‘R’ rating may limit reach of anti-bullying documentary

Morgan Engels, Clarion staff

A late February decision made by Motion Picture Association of America (MPAA) to issue an R rating to the documentary Bully has placed the association at the center of a controversy that now has members of Congress chiming in.

“Bully” is a documentary made in response to highly publicized recent accounts of bullying amongst teens and young adults that has resulted in the suicides of numerous youths. The film chronicles the daily lives of seven Midwestern high school and middle school students who are frequent targets of bullying over the course of the 2009-2010 school year.

The documentary also tells the stories of Tyler Long and Ty Smalley who took their own lives after being tormented by classmates. The documentary has been targeted by the MPAA for violating the association’s policy of allowing one use of the “F” word in a PG-13 film. “Bully” features six uses of the expletive.

Following the MPAA’s initial decision, the film’s director Lee Hirsch released the following statement to defend his use of the strong language, “I made “Bully” for kids to see – the bullies as well as the bullied. We have to change hearts and minds in order to stop this epidemic, which has scarred countless lives and driven many children to suicide. To capture the stark reality of bullying, we had to capture the way kids act and speak in their everyday lives – and the fact is that kids use profanity.”

“It is heartbreaking that the MPAA, in adhering to a strict limit on certain words, would end up keeping this film from those who need to see it most,” Hirsch continued. “No one could make this case more powerfully than Alex Libby, and I am so proud and honored that he is stepping forward to make a personal appeal.”

Shortly thereafter producer Harvey Weinstein, who acquired the film after its premier at the 2011 Tribeca Film Festival, announced that he would be appealing the rating.
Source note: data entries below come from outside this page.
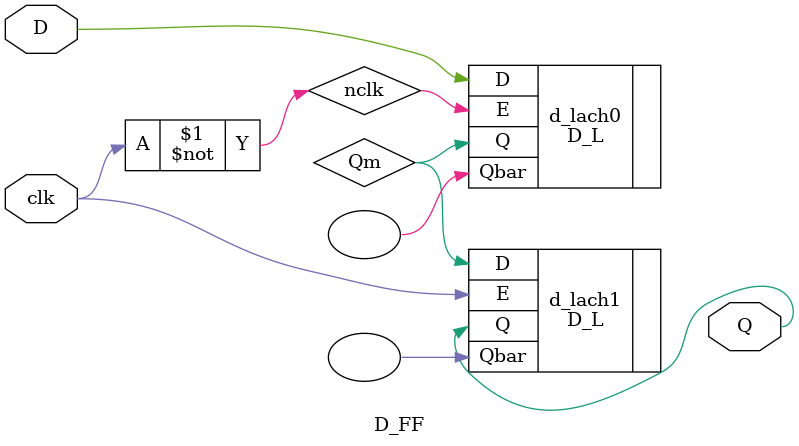
<source format=v>


module D_FF(Q, D, clk);
	input D, clk;
	output Q;
	
	wire Qm, nclk;
	
	not not_clk(nclk, clk);
	D_L d_lach0(.Q(Qm), .Qbar(), .D(D), .E(nclk));
	D_L d_lach1(.Q(Q), .Qbar(), .D(Qm), .E(clk));

endmodule

</source>
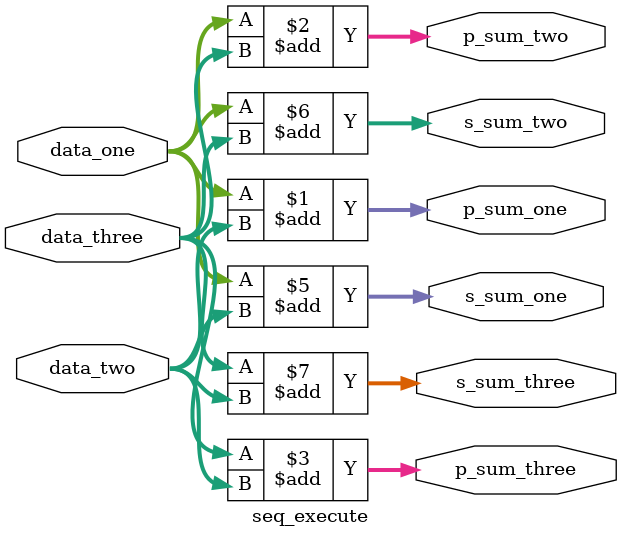
<source format=v>
`timescale 1ns/1ns

module seq_execute( 
    input [7 : 0] data_one,
    input [7 : 0] data_two,
    input [7 : 0] data_three,   
    
    output [7 : 0] p_sum_one,
    output [7 : 0] p_sum_two,
    output [7 : 0] p_sum_three,
    
    output reg [7 : 0] s_sum_one,
    output reg [7 : 0] s_sum_two,
    output reg [7 : 0] s_sum_three    
    );    
    
    //ÈýÌõ²¢ÐÐÁ¬Ðø¸³ÖµÓï¾ä
    assign p_sum_one = data_one + data_two;
    assign p_sum_two = data_one + data_three;
    assign p_sum_three = data_three + data_two;
 
    //ÔÚalways½ø³ÌÖÐÒ²ÓÐÈýÌõË³Ðò¸³ÖµÓï¾ä   
    always @(data_one, data_two, data_three)
    begin
        s_sum_one = data_one + data_two;
        s_sum_two = data_one + data_three;
        s_sum_three = data_three + data_two;  
    end      
        
endmodule
// END OF seq_execute.v FILE ***************************************************

    
   

</source>
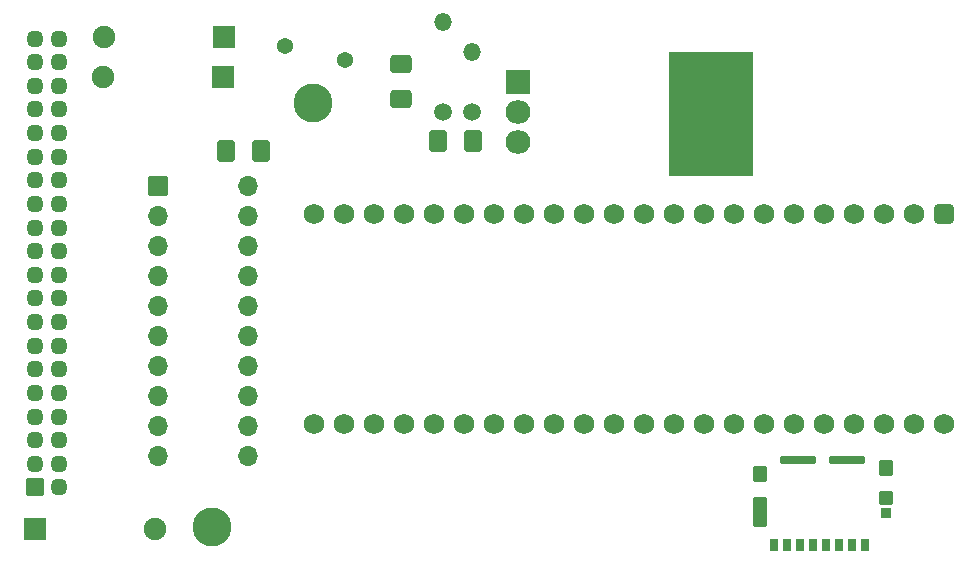
<source format=gbr>
%TF.GenerationSoftware,KiCad,Pcbnew,(6.0.2)*%
%TF.CreationDate,2022-04-05T12:30:50-06:00*%
%TF.ProjectId,PowerBook_F4Lite_THTV1,506f7765-7242-46f6-9f6b-5f46344c6974,rev?*%
%TF.SameCoordinates,Original*%
%TF.FileFunction,Soldermask,Top*%
%TF.FilePolarity,Negative*%
%FSLAX46Y46*%
G04 Gerber Fmt 4.6, Leading zero omitted, Abs format (unit mm)*
G04 Created by KiCad (PCBNEW (6.0.2)) date 2022-04-05 12:30:50*
%MOMM*%
%LPD*%
G01*
G04 APERTURE LIST*
G04 Aperture macros list*
%AMRoundRect*
0 Rectangle with rounded corners*
0 $1 Rounding radius*
0 $2 $3 $4 $5 $6 $7 $8 $9 X,Y pos of 4 corners*
0 Add a 4 corners polygon primitive as box body*
4,1,4,$2,$3,$4,$5,$6,$7,$8,$9,$2,$3,0*
0 Add four circle primitives for the rounded corners*
1,1,$1+$1,$2,$3*
1,1,$1+$1,$4,$5*
1,1,$1+$1,$6,$7*
1,1,$1+$1,$8,$9*
0 Add four rect primitives between the rounded corners*
20,1,$1+$1,$2,$3,$4,$5,0*
20,1,$1+$1,$4,$5,$6,$7,0*
20,1,$1+$1,$6,$7,$8,$9,0*
20,1,$1+$1,$8,$9,$2,$3,0*%
G04 Aperture macros list end*
%ADD10C,0.100000*%
%ADD11O,1.450000X1.450000*%
%ADD12RoundRect,0.050000X0.675000X0.675000X-0.675000X0.675000X-0.675000X-0.675000X0.675000X-0.675000X0*%
%ADD13O,1.900000X1.900000*%
%ADD14RoundRect,0.050000X0.900000X0.900000X-0.900000X0.900000X-0.900000X-0.900000X0.900000X-0.900000X0*%
%ADD15RoundRect,0.050000X-0.900000X-0.900000X0.900000X-0.900000X0.900000X0.900000X-0.900000X0.900000X0*%
%ADD16C,1.750000*%
%ADD17RoundRect,0.462500X-0.412500X0.412500X-0.412500X-0.412500X0.412500X-0.412500X0.412500X0.412500X0*%
%ADD18C,1.370000*%
%ADD19O,1.500000X1.500000*%
%ADD20C,1.500000*%
%ADD21O,1.700000X1.700000*%
%ADD22RoundRect,0.050000X-0.800000X-0.800000X0.800000X-0.800000X0.800000X0.800000X-0.800000X0.800000X0*%
%ADD23O,2.100000X2.005000*%
%ADD24RoundRect,0.050000X-1.000000X0.952500X-1.000000X-0.952500X1.000000X-0.952500X1.000000X0.952500X0*%
%ADD25O,3.600000X3.600000*%
%ADD26RoundRect,0.300001X-0.462499X-0.624999X0.462499X-0.624999X0.462499X0.624999X-0.462499X0.624999X0*%
%ADD27RoundRect,0.300001X0.624999X-0.462499X0.624999X0.462499X-0.624999X0.462499X-0.624999X-0.462499X0*%
%ADD28RoundRect,0.300001X0.462499X0.624999X-0.462499X0.624999X-0.462499X-0.624999X0.462499X-0.624999X0*%
%ADD29C,3.300000*%
%ADD30RoundRect,0.050000X-0.250000X-0.500000X0.250000X-0.500000X0.250000X0.500000X-0.250000X0.500000X0*%
%ADD31RoundRect,0.050000X-0.360000X-0.390000X0.360000X-0.390000X0.360000X0.390000X-0.360000X0.390000X0*%
%ADD32RoundRect,0.050000X-0.525000X-0.540000X0.525000X-0.540000X0.525000X0.540000X-0.525000X0.540000X0*%
%ADD33RoundRect,0.050000X-0.525000X-0.600000X0.525000X-0.600000X0.525000X0.600000X-0.525000X0.600000X0*%
%ADD34RoundRect,0.050000X-0.525000X-1.195000X0.525000X-1.195000X0.525000X1.195000X-0.525000X1.195000X0*%
%ADD35RoundRect,0.050000X-1.455000X-0.275000X1.455000X-0.275000X1.455000X0.275000X-1.455000X0.275000X0*%
G04 APERTURE END LIST*
D10*
X128963420Y-74472800D02*
X121935240Y-74472800D01*
X121935240Y-74472800D02*
X121935240Y-64005460D01*
X121935240Y-64005460D02*
X128963420Y-64005460D01*
X128963420Y-64005460D02*
X128963420Y-74472800D01*
G36*
X128963420Y-74472800D02*
G01*
X121935240Y-74472800D01*
X121935240Y-64005460D01*
X128963420Y-64005460D01*
X128963420Y-74472800D01*
G37*
X128963420Y-74472800D02*
X121935240Y-74472800D01*
X121935240Y-64005460D01*
X128963420Y-64005460D01*
X128963420Y-74472800D01*
D11*
%TO.C,J2*%
X68232020Y-84892940D03*
X70232020Y-62892940D03*
X68232020Y-62892940D03*
X70232020Y-64892940D03*
X68232020Y-64892940D03*
X70232020Y-66892940D03*
X68232020Y-66892940D03*
X70232020Y-68892940D03*
X68232020Y-68892940D03*
X70232020Y-70892940D03*
X68232020Y-70892940D03*
X70232020Y-72892940D03*
X68232020Y-72892940D03*
X70232020Y-74892940D03*
X68232020Y-74892940D03*
X70232020Y-76892940D03*
X68232020Y-76892940D03*
X70232020Y-78892940D03*
X68232020Y-78892940D03*
X70232020Y-80892940D03*
X68232020Y-80892940D03*
X70232020Y-82892940D03*
X68232020Y-82892940D03*
X70232020Y-84892940D03*
X70232020Y-86892940D03*
X68232020Y-86892940D03*
X70232020Y-88892940D03*
X68232020Y-88892940D03*
X70232020Y-90892940D03*
X68232020Y-90892940D03*
X70232020Y-92892940D03*
X68232020Y-92892940D03*
X70232020Y-94892940D03*
X68232020Y-94892940D03*
X70232020Y-96892940D03*
X68232020Y-96892940D03*
X70232020Y-98892940D03*
X68232020Y-98892940D03*
X70232020Y-100892940D03*
D12*
X68232020Y-100892940D03*
%TD*%
D13*
%TO.C,D3*%
X74013060Y-66179700D03*
D14*
X84173060Y-66179700D03*
%TD*%
D13*
%TO.C,D2*%
X78356460Y-104406700D03*
D15*
X68196460Y-104406700D03*
%TD*%
D13*
%TO.C,D1*%
X74058780Y-62720220D03*
D14*
X84218780Y-62720220D03*
%TD*%
D16*
%TO.C,U3*%
X145211800Y-95519240D03*
X142671800Y-95519240D03*
X140131800Y-95519240D03*
X137591800Y-95519240D03*
X135051800Y-95519240D03*
X132511800Y-95519240D03*
X129971800Y-95519240D03*
X127431800Y-95519240D03*
X124891800Y-95519240D03*
X122351800Y-95519240D03*
X119811800Y-95519240D03*
X117271800Y-95519240D03*
X114731800Y-95519240D03*
X112191800Y-95519240D03*
X109651800Y-95519240D03*
X107111800Y-95519240D03*
X104571800Y-95519240D03*
X102031800Y-95519240D03*
X99491800Y-95519240D03*
X96951800Y-95519240D03*
X94411800Y-95519240D03*
X91871800Y-95519240D03*
X91871800Y-77739240D03*
X94411800Y-77739240D03*
X96951800Y-77739240D03*
X99491800Y-77739240D03*
X102031800Y-77739240D03*
X104571800Y-77739240D03*
X107111800Y-77739240D03*
X109651800Y-77739240D03*
X112191800Y-77739240D03*
X114731800Y-77739240D03*
X117271800Y-77739240D03*
X119811800Y-77739240D03*
X122351800Y-77739240D03*
X124891800Y-77739240D03*
X127431800Y-77739240D03*
X129971800Y-77739240D03*
X132511800Y-77739240D03*
X135051800Y-77739240D03*
X137591800Y-77739240D03*
X140131800Y-77739240D03*
X142671800Y-77739240D03*
D17*
X145211800Y-77739240D03*
%TD*%
D18*
%TO.C,F1*%
X94452440Y-64688720D03*
X89372440Y-63545720D03*
%TD*%
D19*
%TO.C,R1*%
X102802594Y-61515792D03*
D20*
X102802594Y-69135792D03*
%TD*%
D21*
%TO.C,U2*%
X86309200Y-75402440D03*
X78689200Y-98262440D03*
X86309200Y-77942440D03*
X78689200Y-95722440D03*
X86309200Y-80482440D03*
X78689200Y-93182440D03*
X86309200Y-83022440D03*
X78689200Y-90642440D03*
X86309200Y-85562440D03*
X78689200Y-88102440D03*
X86309200Y-88102440D03*
X78689200Y-85562440D03*
X86309200Y-90642440D03*
X78689200Y-83022440D03*
X86309200Y-93182440D03*
X78689200Y-80482440D03*
X86309200Y-95722440D03*
X78689200Y-77942440D03*
X86309200Y-98262440D03*
D22*
X78689200Y-75402440D03*
%TD*%
D23*
%TO.C,U1*%
X109134815Y-71688493D03*
X109134815Y-69148493D03*
D24*
X109134815Y-66608493D03*
D25*
X125794815Y-69148493D03*
%TD*%
D19*
%TO.C,R2*%
X105261315Y-64055793D03*
D20*
X105261315Y-69135793D03*
%TD*%
D26*
%TO.C,C3*%
X87375060Y-72450960D03*
X84400060Y-72450960D03*
%TD*%
D27*
%TO.C,C2*%
X99233895Y-65022873D03*
X99233895Y-67997873D03*
%TD*%
D28*
%TO.C,C1*%
X102365054Y-71538633D03*
X105340054Y-71538633D03*
%TD*%
D29*
%TO.C,REF\u002A\u002A*%
X91737180Y-68353940D03*
%TD*%
%TO.C,REF\u002A\u002A*%
X83245960Y-104251760D03*
%TD*%
D30*
%TO.C,SD1*%
X138513680Y-105774520D03*
X137413680Y-105774520D03*
X136313680Y-105774520D03*
X135213680Y-105774520D03*
X134113680Y-105774520D03*
X133013680Y-105774520D03*
X131913680Y-105774520D03*
X130813680Y-105774520D03*
D31*
X140273680Y-103094520D03*
D32*
X140273680Y-101824520D03*
D33*
X140283680Y-99214520D03*
X129638680Y-99784520D03*
D34*
X129638680Y-102969520D03*
D35*
X132818680Y-98539520D03*
X137008680Y-98539520D03*
%TD*%
M02*

</source>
Weinstein, who has had two other high profile disputes with the MPAA in recent years over the NC-17 rating of the 2010 romantic drama Blue Valentine and the R rating of the Academy Award winning The Kings Speech (both were appealed, the latter of which was unsuccessful) spoke before an MPAA appeals committee on Feb. 23 along with one of the documentary’s focuses Alex Libby. Later that day it was announced that the MPAA would uphold the rating in a decision that was made by a difference of one vote.

In the wake of the MPAA’s decision to uphold the rating, Katy Butler, a 17 year old Anne Arbor Michigan resident who herself became a target of bullying after coming out as a lesbian,  launched an online petition calling for the film’s rating to be lowered to PG-13.

“These are real people, telling their real stories,” said Butler in an interview with the Washington Post. “I think it could create a big change, and it could potentially save lives if kids are allowed to see it.”

Since the launch of the petition, which can be found at Change.org, more than 400,000 signatures have been collected with notable names such as Johnny Depp, Meryl Streep, Ellen DeGeneres, Justin Bieber, Demi Lovato and New Orleans Saints quarterback Drew Brees. Also amongst the names are 20 members of Congress.

“We are writing to express our sincere disappointment in the MPAA’s decision to issue an R-rating for the soon-to-be-released documentary ‘Bully,’” wrote Rep. Mike Honda (D-CA) in a letter signed by both Republicans and Democrats sent to the MPAA. “This important project shows the real life anguish of many teenagers in this country who are tormented, harassed and bullied by their peers.”

“This truth should be shared with as wide an audience as is appropriate and possible. We believe an R-rating excludes the very audience for whom this film is desperately important,” Honda said.